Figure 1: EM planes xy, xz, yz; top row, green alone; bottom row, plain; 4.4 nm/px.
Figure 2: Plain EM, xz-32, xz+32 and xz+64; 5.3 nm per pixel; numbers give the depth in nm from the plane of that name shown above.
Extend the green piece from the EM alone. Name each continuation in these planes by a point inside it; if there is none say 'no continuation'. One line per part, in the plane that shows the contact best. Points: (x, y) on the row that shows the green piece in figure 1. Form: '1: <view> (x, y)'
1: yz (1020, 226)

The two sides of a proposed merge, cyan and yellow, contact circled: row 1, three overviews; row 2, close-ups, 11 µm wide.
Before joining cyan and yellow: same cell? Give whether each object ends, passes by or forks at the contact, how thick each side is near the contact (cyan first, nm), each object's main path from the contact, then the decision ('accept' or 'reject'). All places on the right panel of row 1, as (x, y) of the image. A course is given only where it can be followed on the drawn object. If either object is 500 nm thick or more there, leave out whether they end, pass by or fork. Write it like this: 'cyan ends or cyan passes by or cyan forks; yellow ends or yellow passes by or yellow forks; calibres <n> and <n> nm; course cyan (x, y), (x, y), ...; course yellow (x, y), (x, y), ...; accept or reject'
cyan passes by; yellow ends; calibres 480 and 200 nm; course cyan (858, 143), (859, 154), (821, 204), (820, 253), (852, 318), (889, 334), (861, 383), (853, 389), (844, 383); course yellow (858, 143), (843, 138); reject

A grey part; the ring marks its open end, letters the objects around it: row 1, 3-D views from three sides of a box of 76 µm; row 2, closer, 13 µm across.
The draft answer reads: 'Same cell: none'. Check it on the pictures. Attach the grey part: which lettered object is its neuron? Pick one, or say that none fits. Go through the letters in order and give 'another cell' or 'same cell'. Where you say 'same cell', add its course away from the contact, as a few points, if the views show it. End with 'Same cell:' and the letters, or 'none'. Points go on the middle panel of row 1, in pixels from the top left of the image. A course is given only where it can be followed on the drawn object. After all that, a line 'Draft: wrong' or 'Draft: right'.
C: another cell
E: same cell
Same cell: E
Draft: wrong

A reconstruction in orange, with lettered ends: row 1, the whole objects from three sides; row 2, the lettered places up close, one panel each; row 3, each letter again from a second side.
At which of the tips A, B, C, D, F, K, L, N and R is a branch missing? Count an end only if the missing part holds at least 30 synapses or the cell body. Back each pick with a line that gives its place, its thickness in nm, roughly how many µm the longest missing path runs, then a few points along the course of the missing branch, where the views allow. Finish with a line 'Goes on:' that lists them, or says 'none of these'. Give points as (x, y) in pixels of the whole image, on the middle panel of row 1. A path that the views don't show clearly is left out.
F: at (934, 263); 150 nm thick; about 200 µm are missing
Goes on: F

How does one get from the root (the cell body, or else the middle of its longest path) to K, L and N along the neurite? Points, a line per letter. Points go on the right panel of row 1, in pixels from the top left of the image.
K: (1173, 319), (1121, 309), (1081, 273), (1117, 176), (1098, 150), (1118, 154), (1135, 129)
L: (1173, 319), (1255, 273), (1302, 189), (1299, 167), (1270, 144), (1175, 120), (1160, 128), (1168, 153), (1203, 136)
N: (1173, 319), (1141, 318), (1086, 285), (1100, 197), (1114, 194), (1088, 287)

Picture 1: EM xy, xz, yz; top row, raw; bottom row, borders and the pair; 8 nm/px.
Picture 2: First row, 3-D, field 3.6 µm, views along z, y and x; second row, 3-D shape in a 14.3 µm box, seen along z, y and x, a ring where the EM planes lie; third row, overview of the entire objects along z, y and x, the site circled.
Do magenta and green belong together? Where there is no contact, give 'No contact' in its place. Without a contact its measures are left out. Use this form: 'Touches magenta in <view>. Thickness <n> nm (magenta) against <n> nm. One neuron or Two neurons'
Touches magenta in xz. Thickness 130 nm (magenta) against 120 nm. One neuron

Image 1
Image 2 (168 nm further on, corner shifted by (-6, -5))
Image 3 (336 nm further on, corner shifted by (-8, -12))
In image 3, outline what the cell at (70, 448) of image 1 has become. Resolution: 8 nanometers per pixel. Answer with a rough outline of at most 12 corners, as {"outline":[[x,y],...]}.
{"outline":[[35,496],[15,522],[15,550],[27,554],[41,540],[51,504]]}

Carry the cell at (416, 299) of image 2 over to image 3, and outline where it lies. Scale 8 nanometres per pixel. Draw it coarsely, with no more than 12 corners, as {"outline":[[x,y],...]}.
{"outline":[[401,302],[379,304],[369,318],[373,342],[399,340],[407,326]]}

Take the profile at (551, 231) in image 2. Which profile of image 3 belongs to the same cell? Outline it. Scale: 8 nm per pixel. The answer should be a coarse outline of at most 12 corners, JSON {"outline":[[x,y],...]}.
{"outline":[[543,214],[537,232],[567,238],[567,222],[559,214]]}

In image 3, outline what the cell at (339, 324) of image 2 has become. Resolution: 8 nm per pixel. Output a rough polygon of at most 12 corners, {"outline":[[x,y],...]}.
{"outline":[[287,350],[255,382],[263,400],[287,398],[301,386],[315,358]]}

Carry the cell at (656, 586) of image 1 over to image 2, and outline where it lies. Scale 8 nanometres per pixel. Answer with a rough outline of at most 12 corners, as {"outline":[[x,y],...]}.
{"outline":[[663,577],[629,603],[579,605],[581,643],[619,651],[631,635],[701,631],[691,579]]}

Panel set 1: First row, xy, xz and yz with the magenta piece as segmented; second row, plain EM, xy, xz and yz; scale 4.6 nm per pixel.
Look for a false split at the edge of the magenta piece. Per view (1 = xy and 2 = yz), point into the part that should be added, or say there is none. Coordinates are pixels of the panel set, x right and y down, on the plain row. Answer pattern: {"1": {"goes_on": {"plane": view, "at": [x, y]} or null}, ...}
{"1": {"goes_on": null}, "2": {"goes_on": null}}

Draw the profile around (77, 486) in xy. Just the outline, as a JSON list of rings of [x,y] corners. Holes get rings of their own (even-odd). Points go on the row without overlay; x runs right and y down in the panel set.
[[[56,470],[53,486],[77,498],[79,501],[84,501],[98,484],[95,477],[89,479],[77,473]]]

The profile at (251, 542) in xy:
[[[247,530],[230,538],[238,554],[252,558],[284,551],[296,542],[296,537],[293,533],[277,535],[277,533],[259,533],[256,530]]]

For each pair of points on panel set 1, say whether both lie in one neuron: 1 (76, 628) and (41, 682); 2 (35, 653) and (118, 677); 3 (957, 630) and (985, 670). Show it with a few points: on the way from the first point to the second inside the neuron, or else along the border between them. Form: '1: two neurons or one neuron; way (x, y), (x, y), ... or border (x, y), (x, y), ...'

Your assignment: Could you return every record above exactly as written?

Solution to this problem:
Figure 1: EM planes xy, xz, yz; top row, green alone; bottom row, plain; 4.4 nm/px.
Figure 2: Plain EM, xz-32, xz+32 and xz+64; 5.3 nm per pixel; numbers give the depth in nm from the plane of that name shown above.
Extend the green piece from the EM alone. Name each continuation in these planes by a point inside it; if there is none say 'no continuation'. One line per part, in the plane that shows the contact best. Points: (x, y) on the row that shows the green piece in figure 1. Form: '1: <view> (x, y)'
1: yz (1020, 226)

The two sides of a proposed merge, cyan and yellow, contact circled: row 1, three overviews; row 2, close-ups, 11 µm wide.
Before joining cyan and yellow: same cell? Give whether each object ends, passes by or forks at the contact, how thick each side is near the contact (cyan first, nm), each object's main path from the contact, then the decision ('accept' or 'reject'). All places on the right panel of row 1, as (x, y) of the image. A course is given only where it can be followed on the drawn object. If either object is 500 nm thick or more there, leave out whether they end, pass by or fork. Write it like this: 'cyan ends or cyan passes by or cyan forks; yellow ends or yellow passes by or yellow forks; calibres <n> and <n> nm; course cyan (x, y), (x, y), ...; course yellow (x, y), (x, y), ...; accept or reject'
cyan passes by; yellow ends; calibres 480 and 200 nm; course cyan (858, 143), (859, 154), (821, 204), (820, 253), (852, 318), (889, 334), (861, 383), (853, 389), (844, 383); course yellow (858, 143), (843, 138); reject

A grey part; the ring marks its open end, letters the objects around it: row 1, 3-D views from three sides of a box of 76 µm; row 2, closer, 13 µm across.
The draft answer reads: 'Same cell: none'. Check it on the pictures. Attach the grey part: which lettered object is its neuron? Pick one, or say that none fits. Go through the letters in order and give 'another cell' or 'same cell'. Where you say 'same cell', add its course away from the contact, as a few points, if the views show it. End with 'Same cell:' and the letters, or 'none'. Points go on the middle panel of row 1, in pixels from the top left of the image. A course is given only where it can be followed on the drawn object. After all that, a line 'Draft: wrong' or 'Draft: right'.
C: another cell
E: same cell
Same cell: E
Draft: wrong

A reconstruction in orange, with lettered ends: row 1, the whole objects from three sides; row 2, the lettered places up close, one panel each; row 3, each letter again from a second side.
At which of the tips A, B, C, D, F, K, L, N and R is a branch missing? Count an end only if the missing part holds at least 30 synapses or the cell body. Back each pick with a line that gives its place, its thickness in nm, roughly how many µm the longest missing path runs, then a few points along the course of the missing branch, where the views allow. Finish with a line 'Goes on:' that lists them, or says 'none of these'. Give points as (x, y) in pixels of the whole image, on the middle panel of row 1. A path that the views don't show clearly is left out.
F: at (934, 263); 150 nm thick; about 200 µm are missing
Goes on: F

How does one get from the root (the cell body, or else the middle of its longest path) to K, L and N along the neurite? Points, a line per letter. Points go on the right panel of row 1, in pixels from the top left of the image.
K: (1173, 319), (1121, 309), (1081, 273), (1117, 176), (1098, 150), (1118, 154), (1135, 129)
L: (1173, 319), (1255, 273), (1302, 189), (1299, 167), (1270, 144), (1175, 120), (1160, 128), (1168, 153), (1203, 136)
N: (1173, 319), (1141, 318), (1086, 285), (1100, 197), (1114, 194), (1088, 287)

Picture 1: EM xy, xz, yz; top row, raw; bottom row, borders and the pair; 8 nm/px.
Picture 2: First row, 3-D, field 3.6 µm, views along z, y and x; second row, 3-D shape in a 14.3 µm box, seen along z, y and x, a ring where the EM planes lie; third row, overview of the entire objects along z, y and x, the site circled.
Do magenta and green belong together? Where there is no contact, give 'No contact' in its place. Without a contact its measures are left out. Use this form: 'Touches magenta in <view>. Thickness <n> nm (magenta) against <n> nm. One neuron or Two neurons'
Touches magenta in xz. Thickness 130 nm (magenta) against 120 nm. One neuron

Image 1
Image 2 (168 nm further on, corner shifted by (-6, -5))
Image 3 (336 nm further on, corner shifted by (-8, -12))
In image 3, outline what the cell at (70, 448) of image 1 has become. Resolution: 8 nanometers per pixel. Answer with a rough outline of at most 12 corners, as {"outline":[[x,y],...]}.
{"outline":[[35,496],[15,522],[15,550],[27,554],[41,540],[51,504]]}

Carry the cell at (416, 299) of image 2 over to image 3, and outline where it lies. Scale 8 nanometres per pixel. Draw it coarsely, with no more than 12 corners, as {"outline":[[x,y],...]}.
{"outline":[[401,302],[379,304],[369,318],[373,342],[399,340],[407,326]]}

Take the profile at (551, 231) in image 2. Which profile of image 3 belongs to the same cell? Outline it. Scale: 8 nm per pixel. The answer should be a coarse outline of at most 12 corners, JSON {"outline":[[x,y],...]}.
{"outline":[[543,214],[537,232],[567,238],[567,222],[559,214]]}

In image 3, outline what the cell at (339, 324) of image 2 has become. Resolution: 8 nm per pixel. Output a rough polygon of at most 12 corners, {"outline":[[x,y],...]}.
{"outline":[[287,350],[255,382],[263,400],[287,398],[301,386],[315,358]]}

Carry the cell at (656, 586) of image 1 over to image 2, and outline where it lies. Scale 8 nanometres per pixel. Answer with a rough outline of at most 12 corners, as {"outline":[[x,y],...]}.
{"outline":[[663,577],[629,603],[579,605],[581,643],[619,651],[631,635],[701,631],[691,579]]}

Panel set 1: First row, xy, xz and yz with the magenta piece as segmented; second row, plain EM, xy, xz and yz; scale 4.6 nm per pixel.
Look for a false split at the edge of the magenta piece. Per view (1 = xy and 2 = yz), point into the part that should be added, or say there is none. Coordinates are pixels of the panel set, x right and y down, on the plain row. Answer pattern: {"1": {"goes_on": {"plane": view, "at": [x, y]} or null}, ...}
{"1": {"goes_on": null}, "2": {"goes_on": null}}

Draw the profile around (77, 486) in xy. Just the outline, as a JSON list of rings of [x,y] corners. Holes get rings of their own (even-odd). Points go on the row without overlay; x runs right and y down in the panel set.
[[[56,470],[53,486],[77,498],[79,501],[84,501],[98,484],[95,477],[89,479],[77,473]]]

The profile at (251, 542) in xy:
[[[247,530],[230,538],[238,554],[252,558],[284,551],[296,542],[296,537],[293,533],[277,535],[277,533],[259,533],[256,530]]]

For each pair of points on panel set 1, say whether both lie in one neuron: 1 (76, 628) and (41, 682); 2 (35, 653) and (118, 677); 3 (957, 630) and (985, 670). Show it with a few points: on the way from the first point to the second inside the neuron, or else along the border between them. Form: '1: two neurons or one neuron; way (x, y), (x, y), ... or border (x, y), (x, y), ...'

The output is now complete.